Preparing your materials for an internship or job opening is really about marketing yourself. You want to show the employer that you have not only the skills to get the job done but that you will also fit into their internal culture. In order to market yourself, you need to learn about the firm or organization you are applying to, and you need to identify what they will be looking for in an employee. The more targeted your materials are to that particular firm or organization, the more likely it is that you will land an interview. Here are a few tips that will assist you in researching the “market” that will help you “target” your materials to get the results you desire.
- Use Westlaw, LexisNexis and the internet to find out about the firm, their attorneys, their cases, and any recent news items about the employer.
- Really read and review the job description. Decipher the skillset the employer wants. If the position is for an entry level attorney in a specific area of law, review other ads for that same specialty area in other firms around the country. Comparing the different descriptions will help you identify the common skills necessary for that practice area.
- Look on the firm’s website and read the bios of the attorneys working for the firm, particularly in your area of interest. What did they choose to highlight in their bios? What path did they take to get to the job you want? This information will give you insight on how to prepare yourself.
- Next, talk to people. Talk to alumni and other attorneys in that particular practice area from other firms. Find out what their day is like, what skills they need, and what they feel are the important tools of the trade. If possible talk to other attorneys or alumni in the firm you are applying to from different practice areas, to learn about the firm’s specific culture.

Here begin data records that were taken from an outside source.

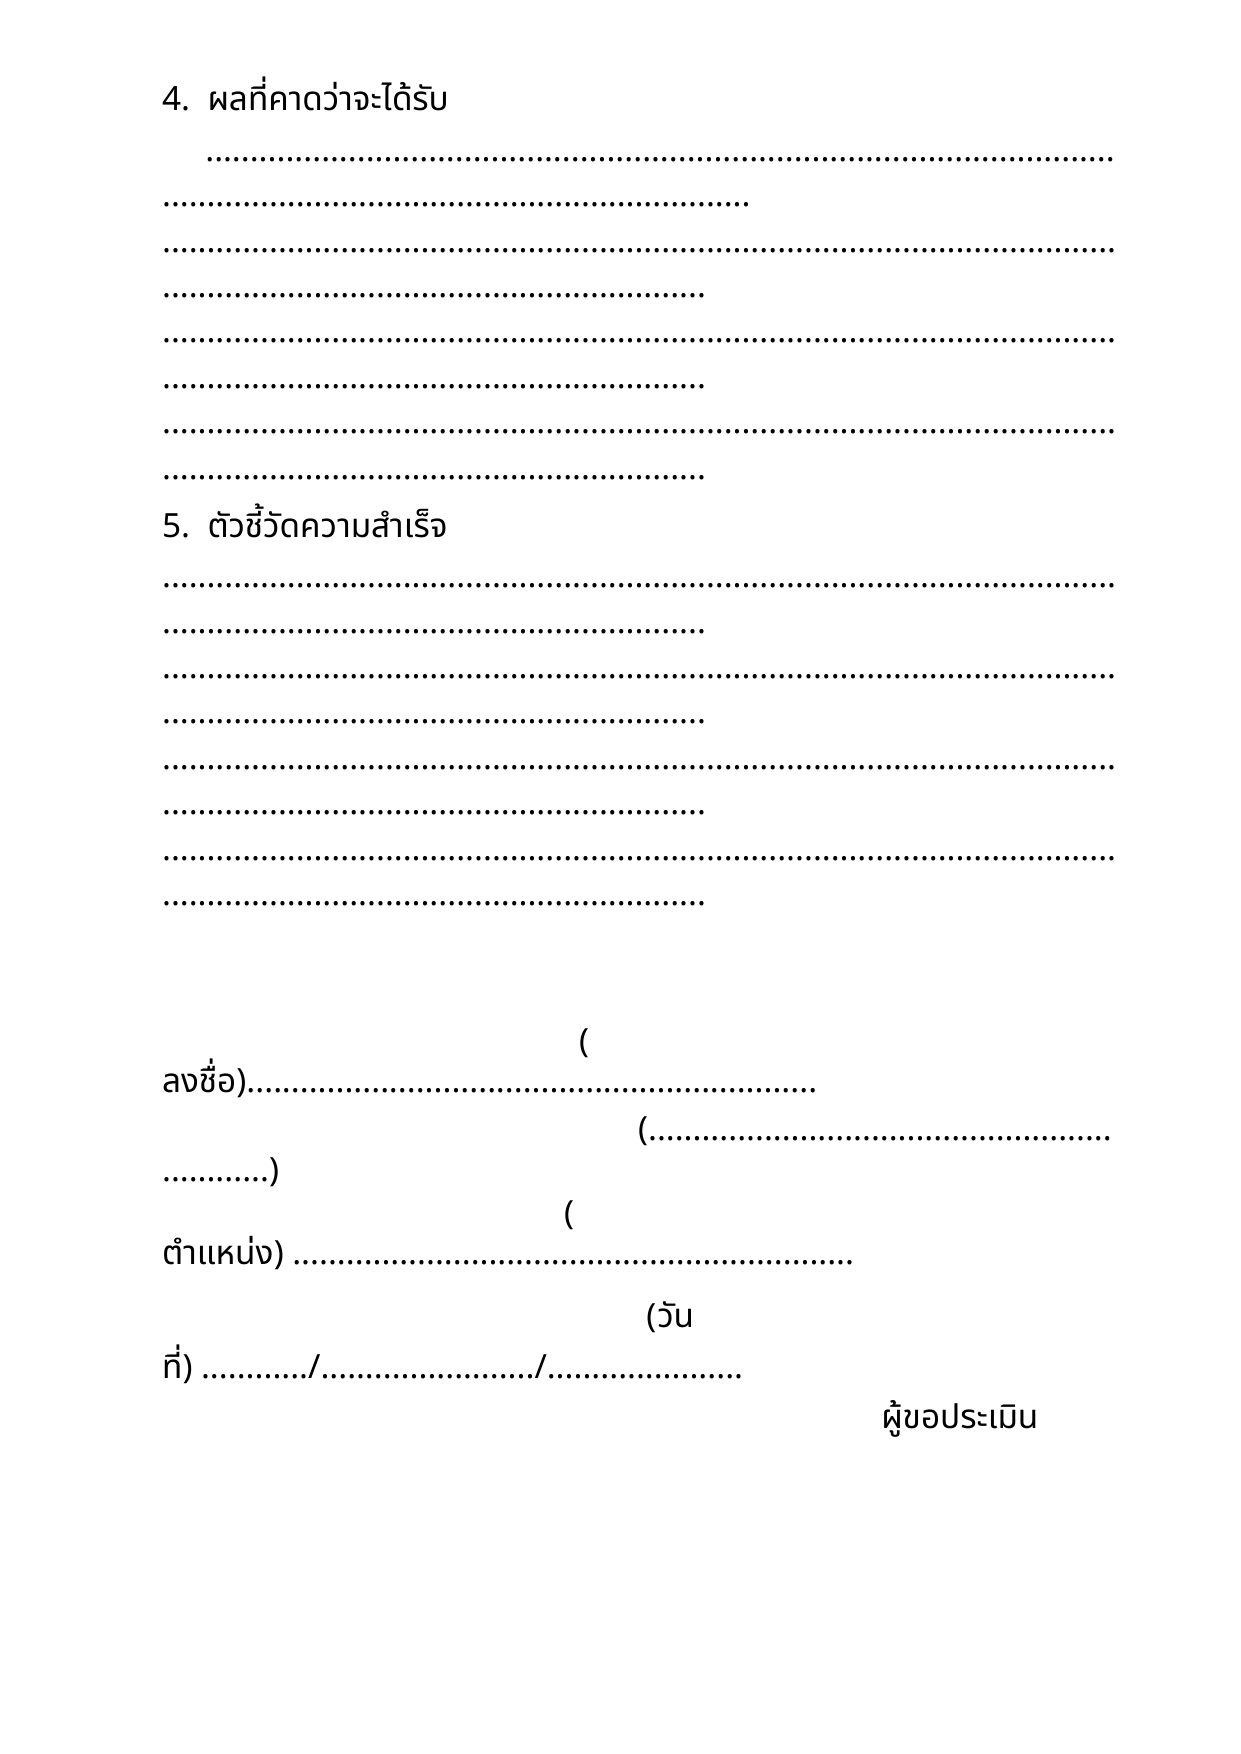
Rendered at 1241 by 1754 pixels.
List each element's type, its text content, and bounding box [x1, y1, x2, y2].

text 5. ตัวชี้วัดความสำเร็จ ........................................................................................................................................................................ ........................................................................................................................................................................ ........................................................................................................................................................................ ........................................................................................................................................................................ [162, 501, 1121, 1006]
text (วันที่) ............/......................../...................... ผู้ขอประเมิน [162, 1292, 1121, 1444]
text (................................................................) [162, 1107, 1121, 1191]
text (ตำแหน่ง) ............................................................... [162, 1191, 1121, 1279]
text (ลงชื่อ)................................................................ [162, 1019, 1121, 1107]
text 4. ผลที่คาดว่าจะได้รับ ........................................................................................................................................................................ ........................................................................................................................................................................ ........................................................................................................................................................................ ........................................................................................................................................................................ [162, 75, 1121, 489]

Once you have completed your research you will be prepared to target your materials, to develop a theme that will catch the attention of the firm. Review your resume and cover letter and look for opportunities to present yours skills and experience in the way that will most interest the employer. Use active verbs to describe your abilities and showcase your experience. Add examples designed to “match” what you know the employer is looking for so that the employer will see how you would fit in. Creating a well-written, visually attractive resume that targets the skills the employer is looking for is the first step in landing the interview.